==== EXTRACTED RECORDS

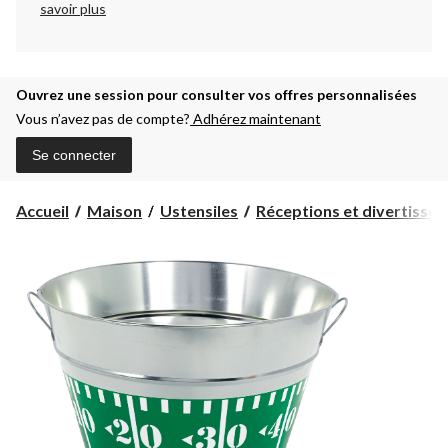
savoir plus
Ouvrez une session pour consulter vos offres personnalisées
Vous n’avez pas de compte?
Adhérez maintenant
Se connecter
Accueil
Maison
Ustensiles
Réceptions et divertisse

========

### EXERCISE GOAL
Can you format every line of text from the records above as a Markdown table, with a row number in a column headed Row and the line itself under Line? Skip blank lines and leave the pictures out of your answer.

### TASK SOLUTION
| Row | Line |
|---|---|
| 1 | savoir plus |
| 2 | Ouvrez une session pour consulter vos offres personnalisées |
| 3 | Vous n’avez pas de compte? |
| 4 | Adhérez maintenant |
| 5 | Se connecter |
| 6 | Accueil |
| 7 | Maison |
| 8 | Ustensiles |
| 9 | Réceptions et divertisse |